Neighbors will take their sneakers to the sidewalk this weekend in the North Shore CROP Hunger Walk to raise funds and awareness for local and international hunger crises.
CROP Hunger Walks are sponsored each year by Church World Services and congregations in more than 2,000 communities across the United States. Church World Services began the Christian Rural Overseas Program (CROP) in 1947 so Midwest farmers could share their grain with hungry people in Europe and Asia. The organization has evolved past its acronym but still carries it in the name for historic reasons, according to the CWS website.
The North Shore has hosted Hunger Walks since the ’90s, and this year’s walk will begin and end at St. John’s Lutheran Church in Wilmette. It starts at 2 p.m. Sunday.
Though it may seem challenging to spot the connection between a 5-kilometer walk and international hunger relief, it’s there, said Helen Yarbrough, this year’s organizer of the North Shore CROP Hunger Walk.
“One of the slogans of the walk is that ‘we walk because they walk.’ It’s basically set up because so many people in other countries have to walk to get food or water or medical supplies,” she said.
Last year, between 30 and 40 North Shore CROP Hunger Walk teams raised more than $35,800, Yarbrough said.
Most of the money raised during the walk goes to charities supported by Church World Services. According to North Shore CROP Hunger Walk organizers, this money gets directed toward areas of crisis.
“The places change as the need changes,” said Ann Wagner, a longtime volunteer and member of the North Shore steering committee.
“There are so very, very many people that need some help in having shelter and food, and that’s what this does; it helps provide some shelter and some food,” said Wagner.
Twenty-five percent of the event’s proceeds benefit organizations in the communities that host the walk.
“The work we do locally benefits local people,” said Yarbrough.
Evanston agencies
Money raised from the Hunger Walk will help three Evanston agencies: The Interfaith Action Hospitality Center; Soup at Six at Hemenway United Methodist Church; and Hilda’s Place, part of Connections for the Homeless through the Lake Street Church.
Two Chicago agencies also will benefit from the walk proceeds, The ARK in the West Rogers Park neighborhood and A Just Harvest in East Rogers Park.
As of Monday, 34 congregations, schools, Scout troops and family groups are signed up to participate, as well as participants from the five agencies that will receive the local proceeds, Yarbrough said.
“I think a lot of other walks, like the cancer walk and the AIDS walk, have such intimate connections to people because they know people who are suffering,” Yarbrough said. “For a hunger walk, it’s a little bit farther removed in terms of trying to battle the whole problem of hunger.
“But when we relate it to, ‘you’ll be able to help out these five groups right here in your own community’ ... That adds a little more meaning and depth to it.”

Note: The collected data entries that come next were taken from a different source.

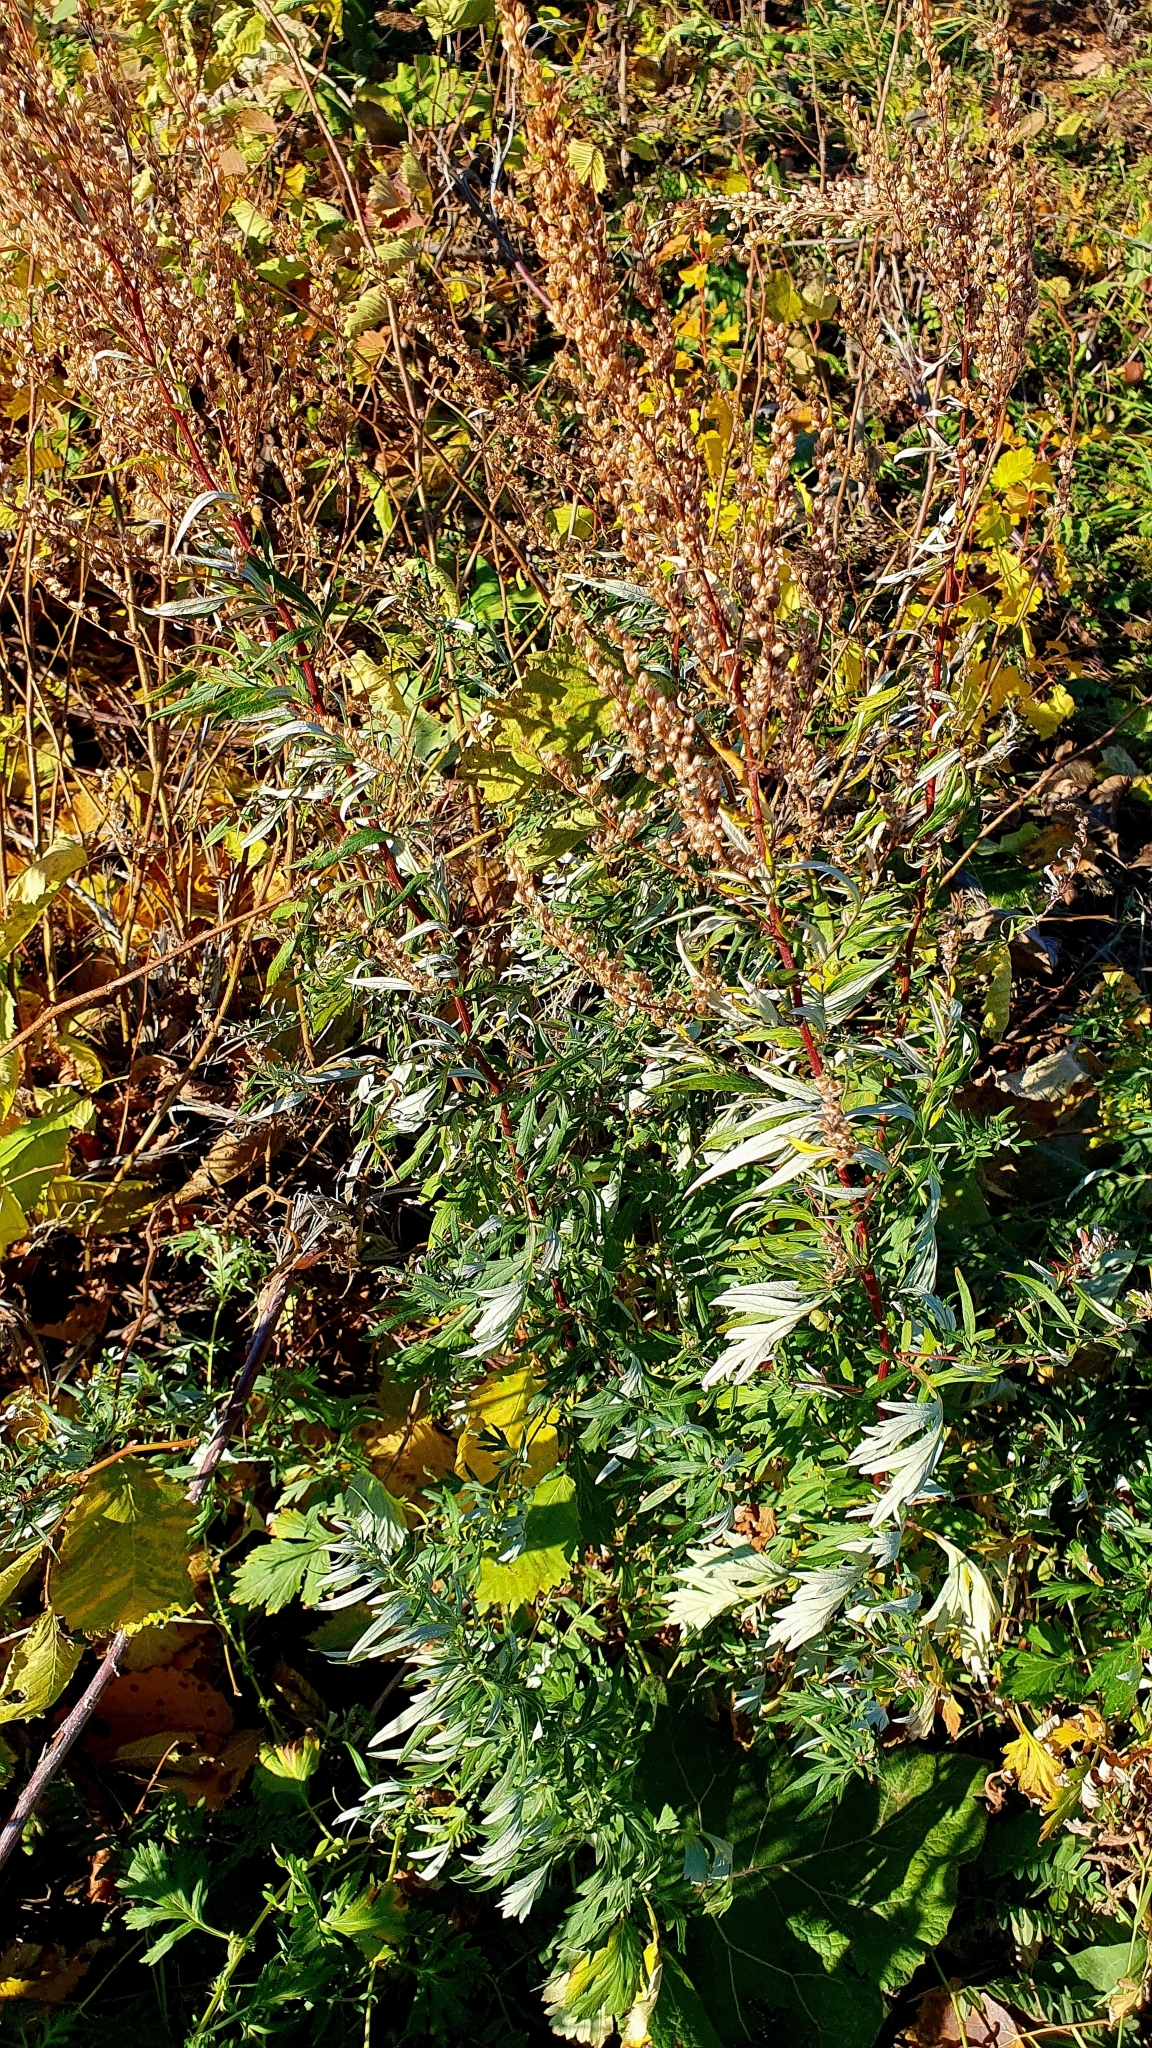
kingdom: Plantae
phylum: Tracheophyta
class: Magnoliopsida
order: Asterales
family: Asteraceae
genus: Artemisia
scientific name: Artemisia vulgaris
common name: Mugwort
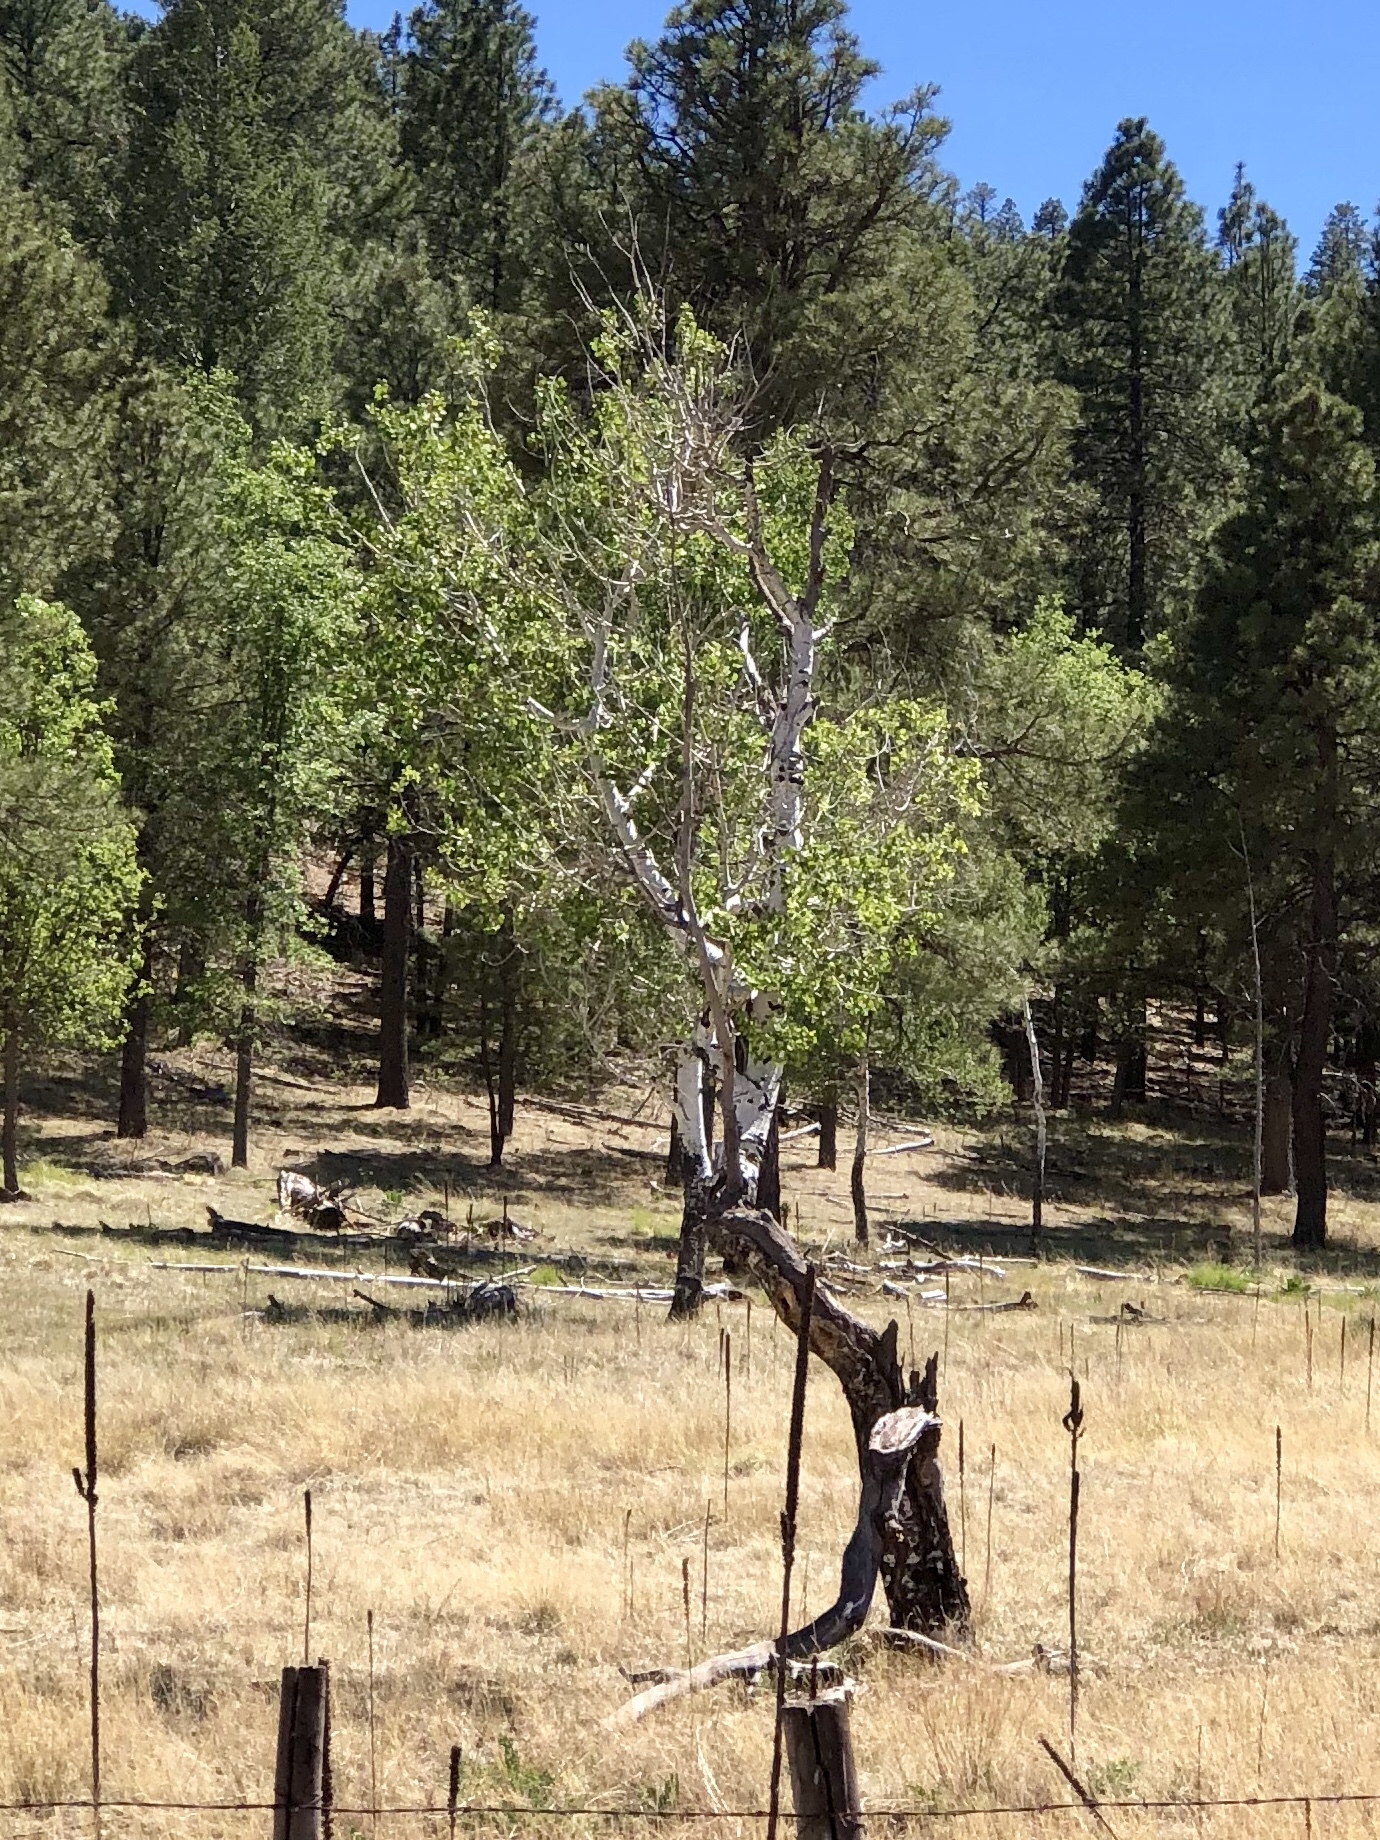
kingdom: Plantae
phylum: Tracheophyta
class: Magnoliopsida
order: Malpighiales
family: Salicaceae
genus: Populus
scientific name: Populus tremuloides
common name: Quaking aspen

Yet it’s not always just about giving back to the community. For at least one participant, the North Shore CROP Hunger Walk has a personal connection.
Walking for a friend
Jim Hutten learned in 2005 that he could honor his former New Trier Township High School colleague, Wagner’s husband, George, by participating in the walk.
George Wagner was a valued member of the steering committee, so when he died in 2005, it was the first and only year the North Shore CROP Hunger Walk was dedicated in someone’s memory.
“I was touched by this, and I thought that being a longtime friend, I was going to walk,” Hutten said. He has participated every year since and symbolically continues to join the Hunger Walk in honor of his friend.
Those who wish to get involved in the Hunger Walk still have time.
“They just show up (Sunday), bring whatever funds they have been able to raise and check in at the check-in table,” Yarbrough said.
For participants, the walk is a way to give back to the community, alleviate international hunger crises or fulfill a personal calling.
“We are called to care for our fellow human beings,” Yarbrough said.